Folks at WUVA, the university’s student-owned radio station in operation for 70 years, announced January 17 that they were selling their FM radio license to a major radio group in town to endow their online video and news enterprise.

Purchased by Saga Communications for $1.65 million, the license and frequency will be part of the Charlottesville Radio Group, which owns five other radio stations in town, including WINA and 106.1 The Corner. Monticello Media also owns five stations.

In September 2015, WUVA listeners who turned their radios to 92.7 FM, then the only urban station in Charlottesville, were no doubt surprised by the country twang pouring out of their speakers. The station had hired manager David Mitchell to aid in switching to a format that would attract more listeners. The radio station also hired two on-air professionals and a professional sales force.

“It was run primarily by professionals and we began to look at it as a way to finance our digital operations,” says Ed Swindler, a WUVA alumni board member who worked for 32 years as an NBC Universal executive.

“That station sounds very good,” says Swindler. “I think, though, the issue that we have—and it’s the issue in all markets—is that despite what I would call a very successful relaunch, it was still difficult to compete as a standalone station.”

And its new presence as an online video and news source (wuvanews.com) will better prepare students for life after graduation, he says.

“Media is changing so rapidly,” Swindler says. “Digital video and learning to report and edit with video is a really important skill set for people being hired, particularly in journalism and news and the management of news. …Radio is less interesting to students than it was years ago, and we just have to modernize our operations and make sure that we’re forward-looking.”

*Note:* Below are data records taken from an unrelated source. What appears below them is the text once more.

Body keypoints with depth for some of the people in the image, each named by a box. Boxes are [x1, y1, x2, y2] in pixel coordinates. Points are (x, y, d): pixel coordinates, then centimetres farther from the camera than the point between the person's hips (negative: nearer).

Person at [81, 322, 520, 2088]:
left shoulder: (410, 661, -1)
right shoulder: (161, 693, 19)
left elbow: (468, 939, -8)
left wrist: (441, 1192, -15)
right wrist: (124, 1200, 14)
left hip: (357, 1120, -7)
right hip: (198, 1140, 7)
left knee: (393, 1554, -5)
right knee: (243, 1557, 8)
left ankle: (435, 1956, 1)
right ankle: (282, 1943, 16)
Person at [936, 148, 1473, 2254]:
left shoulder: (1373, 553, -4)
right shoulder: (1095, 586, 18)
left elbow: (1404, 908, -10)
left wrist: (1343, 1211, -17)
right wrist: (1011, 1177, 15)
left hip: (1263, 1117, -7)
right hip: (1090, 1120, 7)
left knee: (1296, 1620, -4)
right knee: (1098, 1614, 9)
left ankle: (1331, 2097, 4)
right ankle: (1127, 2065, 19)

WUVA President Kailey Leinz, a fourth-year, says students involved with WUVA, which will be keeping its call letters, are excited about the sale.

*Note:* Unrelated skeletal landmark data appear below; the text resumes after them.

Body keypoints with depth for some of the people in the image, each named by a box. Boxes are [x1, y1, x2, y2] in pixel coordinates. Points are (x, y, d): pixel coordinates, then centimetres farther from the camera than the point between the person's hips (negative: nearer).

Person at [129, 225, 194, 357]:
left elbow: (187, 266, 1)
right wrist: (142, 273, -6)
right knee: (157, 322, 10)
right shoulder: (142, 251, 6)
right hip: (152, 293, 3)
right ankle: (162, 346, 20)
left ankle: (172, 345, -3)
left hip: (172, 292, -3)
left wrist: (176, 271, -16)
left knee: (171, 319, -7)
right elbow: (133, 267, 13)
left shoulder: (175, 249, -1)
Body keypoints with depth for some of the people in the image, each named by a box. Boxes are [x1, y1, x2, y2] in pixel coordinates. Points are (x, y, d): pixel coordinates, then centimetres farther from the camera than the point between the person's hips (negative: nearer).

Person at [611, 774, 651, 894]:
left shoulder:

“The sky’s the limit right now as far as expanding our content goes,” she says, adding that the organization has discussed using the $1.65 million to build a studio for newscasts and to buy things such as high-definition cameras and equipment to record podcasts.

Although Leinz and Swindler agree that journalism is headed in a digital direction, the head of the Charlottesville Radio Group says radio’s still thriving.

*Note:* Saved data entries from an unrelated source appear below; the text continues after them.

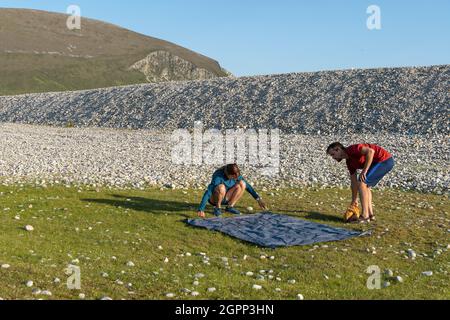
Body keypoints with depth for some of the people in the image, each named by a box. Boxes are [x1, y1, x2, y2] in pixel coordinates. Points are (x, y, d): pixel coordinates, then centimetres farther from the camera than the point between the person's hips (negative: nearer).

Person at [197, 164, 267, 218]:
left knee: (242, 183, -18)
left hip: (226, 198, 5)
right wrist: (201, 209, -47)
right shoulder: (219, 177, -30)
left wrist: (259, 199, -3)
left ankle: (230, 206, -9)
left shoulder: (236, 175, -12)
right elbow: (208, 192, -38)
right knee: (221, 187, -39)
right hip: (214, 199, -5)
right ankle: (217, 207, -14)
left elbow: (248, 186, -2)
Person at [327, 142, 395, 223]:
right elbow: (354, 182, 18)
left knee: (361, 183, -12)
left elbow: (371, 151, -29)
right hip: (385, 162, 10)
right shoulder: (349, 162, 13)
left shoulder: (352, 149, -13)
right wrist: (354, 201, 21)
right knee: (365, 186, 17)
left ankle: (365, 216, -9)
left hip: (385, 160, -10)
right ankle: (370, 214, 16)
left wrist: (364, 171, -26)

“Let me put it this way—I don’t think the owner of the company would have invested more dollars in a radio station if they weren’t pretty happy with the current state of the stations they already own,” says Jim Principi, president and general manager of the Charlottesville Radio Group.

His group will soon initiate a study to evaluate other formats available in the local radio market, but says there’s a chance the new station will stick with country music.

Says Principi, “If it ain’t broke, don’t fix it.”